War on Ailes: Random House Prints Slanderous Attack After Two Major CEOs Deny Incident

For a window into how the MSM does its dirty work, we need only look at Wednesday’s New York Times

Yes, it’s just one example of a million, but it’s revealing. Here’s the deal: The two most important executives in cable media—perhaps the two most important executives in media, period—had an argument 18 years ago that allegedly brought out an anti-Semitic slur. Actually, there’s nothing “allegedly” about it at all, because both men say that it never happened.

Case closed, right? Wrong.

The Times reported today on an upcoming book by Gabriel Sherman, a “Bernard Schwartz Fellow” at the left-leaning, Soros-backed New America Foundation, alleging an altercation almost 20 years ago at CNBC where Roger Ailes called his rival David Zaslav an "obscene" name which included the words "little" and "Jewish." Both men deny the incident happened, and both men informed the author of this fact well before publication.

What makes this episode extraordinary is the fact that Random House decided to go forward with publication knowing that both men denied it—and that the Times would make it the centerpiece of a story on the book two weeks before publication.

The American television industry is a Darwinian environment where success is usually measured in inches, not yards. That is, for most TV media, audiences have gotten so small that one measures “victories” in tenths of a point—as in, a 2.2 percent share is a great leap over a 2.1 percent share.

In this cauldron, two executives stand out as having forged brands that represent the "best of class” in their respective fields: David Zaslav at Discovery Communications and Roger Ailes of Fox News.

David Zaslav came to Discovery in 2007 to bring it out of its doldrums; lackluster programming and timid management meant that the company had fallen out of favor with both audiences and Wall Street. The market capitalization of Discovery at the time was $6 billion; today it is $30 billion—a 500 percent increase. Not only is Discovery a leader in reality programming, it is just beginning to roll out its brand globally. Mr. Zaslav recently signed a six-year contract extension with Discovery that will bag him an estimated $110 million in 2014, making him the most highly-paid media executive in the world.

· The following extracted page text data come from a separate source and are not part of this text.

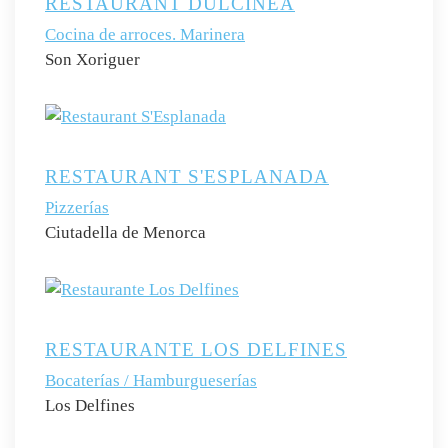
RESTAURANT DULCINEA
Cocina de arroces. Marinera
Son Xoriguer
RESTAURANT S'ESPLANADA
Pizzerías
Ciutadella de Menorca
RESTAURANTE LOS DELFINES
Bocaterías / Hamburgueserías
Los Delfines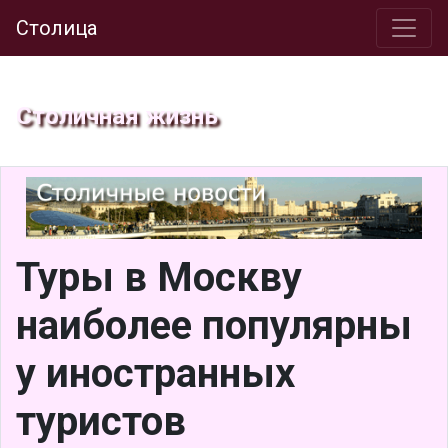
Столица
Столичная жизнь
Туры в Москву
наиболее популярны
у иностранных
туристов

Roger Ailes, as profiled by renowned media expert Michael Wolff in Monday’s USA Today, has led Fox to record revenues, profitability, and ratings. In the process, Ailes virtually put his two main rivals, CNN and MSNBC, out of the news business and into liberal political opinion and snark, documentaries, and even cooking shows—anything, it would seem, but news.

Most remarkable in regard to Mr. Ailes is the fact that he recently completely revamped the lineup at his already dominant cable news network with a resulting ratings surge of up to 20% in the key 25-54 advertising demographic.

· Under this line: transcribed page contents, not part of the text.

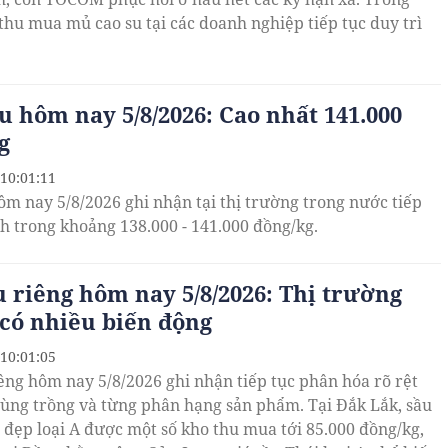
 thu mua mủ cao su tại các doanh nghiệp tiếp tục duy trì
êu hôm nay 5/8/2026: Cao nhất 141.000
g
 10:01:11
hôm nay 5/8/2026 ghi nhận tại thị trường trong nước tiếp
nh trong khoảng 138.000 - 141.000 đồng/kg.
u riêng hôm nay 5/8/2026: Thị trường
có nhiều biến động
 10:01:05
iêng hôm nay 5/8/2026 ghi nhận tiếp tục phân hóa rõ rệt
vùng trồng và từng phân hạng sản phẩm. Tại Đắk Lắk, sầu
 đẹp loại A được một số kho thu mua tới 85.000 đồng/kg,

What is shocking about the Random House decision is to disregard the word of these two CEOs and to publish an incident that they appear to know was a lie.

But of course, Random House had given Sherman a significant advance; Sherman knew that he had to write something juicy to try to sell a lot of books—beyond the many thousands of copies that Sherman patron George Soros is rumored to have purchased already, to pump up the sales numbers.

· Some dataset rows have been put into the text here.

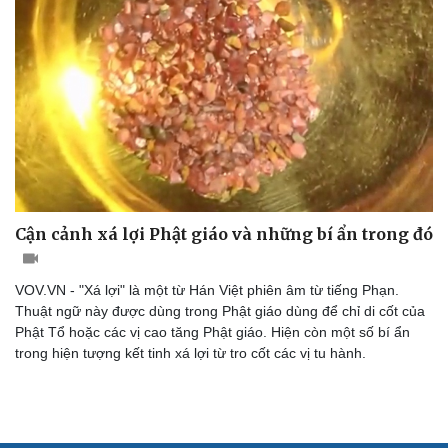
Tư vấn
Câu chuyện thời sự
Săn Tour
Đọc truyện đêm khuya
check-in
Cửa sổ tình yêu
Kể chuyện cho bé
Hạt giống tâm hồn
Cận cảnh xá lợi Phật giáo và những bí ẩn trong đó
VOV.VN - "Xá lợi" là một từ Hán Việt phiên âm từ tiếng Phạn.
Thuật ngữ này được dùng trong Phật giáo dùng để chỉ di cốt của
Phật Tổ hoặc các vị cao tăng Phật giáo. Hiện còn một số bí ẩn
trong hiện tượng kết tinh xá lợi từ tro cốt các vị tu hành.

Still, it’s revealing that the Sherman book was delayed for nearly a year. The original publication date was February 2013, then it was moved to April, then to October and finally to January. Such serial delaying was a clear sign that something was wrong with the book: Most likely, it meant that the lawyers were poring over it, worried about being sued. And so, for example, Sherman buried Zaslav’s denial of the Ailes allegation in a footnote—in a footnote section reported by the Times to be 100 pages long! That footnote presumably covers Random House against a possible Fox lawsuit for slander or libel, but maybe the publisher hoped that reporters would focus on the accusation and not the refutation.

Which, of course, was exactly what the obedient Bill Carter of the Times chose to do. He built his story around the accusation and then only barely noted the refutation. As noted, all in a day's dirty work for the MSM.